The issue is beyond Star Wars and The Avengers. It encompasses our everyday lives. Sexual messages and behaviors are showing up younger and younger. Take a walk through the girls’ department at any clothing store. You will see shirts with cutouts in all the wrong places, low-cut necklines, short skirts and other inappropriate attire. The shoe department is just as bad. You can find heels higher than two inches made for seven-year-olds. No such problems exist in the boys’ department.

Sex finds its way into children’s shows through references and dialogue. The child may not understand it at first, but she will catch on eventually. All it takes is one child to ask another at school what it meant. The real meaning of the joke or comment will be known in minutes. Re-watching the shows we used to love as children review so much that we missed.
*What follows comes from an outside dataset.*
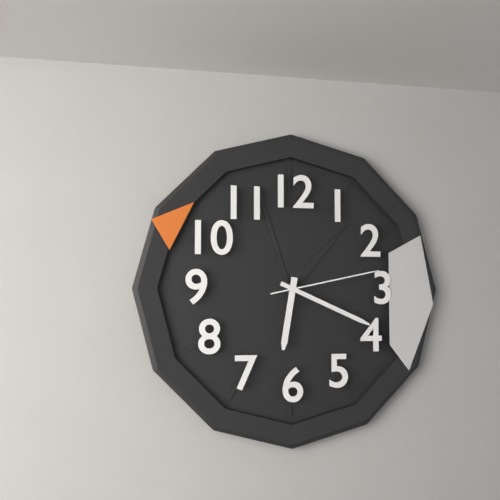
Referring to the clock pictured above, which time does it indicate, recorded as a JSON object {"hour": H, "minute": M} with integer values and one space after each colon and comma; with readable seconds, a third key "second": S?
{"hour": 6, "minute": 19, "second": 13}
From a young age, women are told that we must be desirable to men. “Don’t get dirty. The boys won’t like you.” We are constantly assaulted with images of the ideal woman, of the way we should act to gain the approval of a man. We’re told to “man up” or “grow a pair” when something seems tough. These types of comments teach young girls and boys that men are, by default, tougher, stronger and superior to women and that the only way a women can compete is to act as a man.
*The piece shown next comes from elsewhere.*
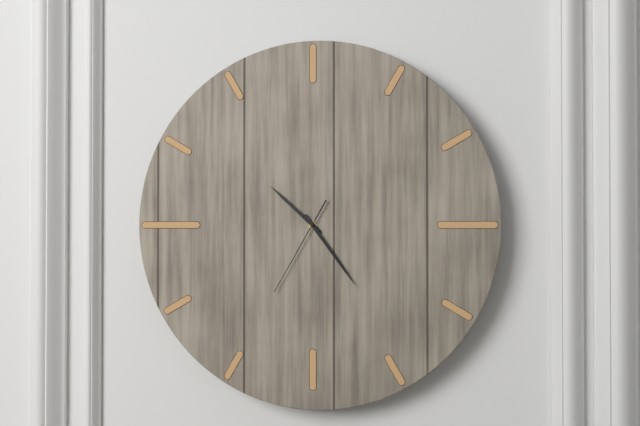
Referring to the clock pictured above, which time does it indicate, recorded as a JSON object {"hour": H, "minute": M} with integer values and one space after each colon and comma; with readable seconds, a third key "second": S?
{"hour": 10, "minute": 24, "second": 35}
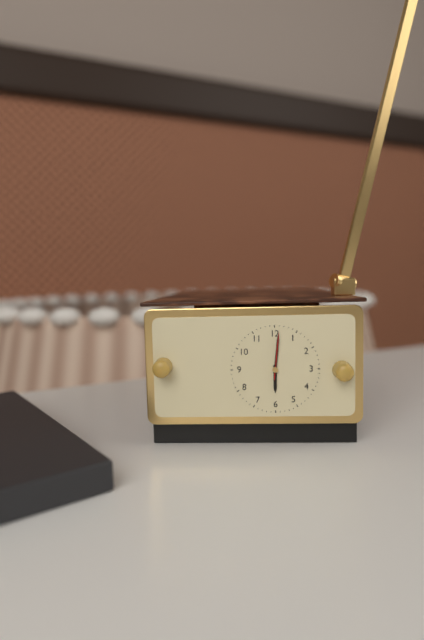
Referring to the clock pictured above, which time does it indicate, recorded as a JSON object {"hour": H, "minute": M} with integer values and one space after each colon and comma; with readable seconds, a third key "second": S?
{"hour": 6, "minute": 1}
The Hunger Games books and the movie smashed through the bestseller lists and box office. It is concrete, undisputable proof that a good quality female lead can sell. Katniss wasn’t a sex symbol. In close ups, viewers can see her facial imperfections. Capitol’s ways of transforming the tributes is seen as bizarre and unnatural. People didn’t feel for Katniss because of her appearance. It was her characterization and her story that drove her into our hearts.

Sex is a fact of life. It’s not offensive if one character considers another attractive. It’s becomes offensive when the woman’s only purpose to the story is to be a sex object. An object is not a person; it is an item. Calling someone a sex object removes her humanity.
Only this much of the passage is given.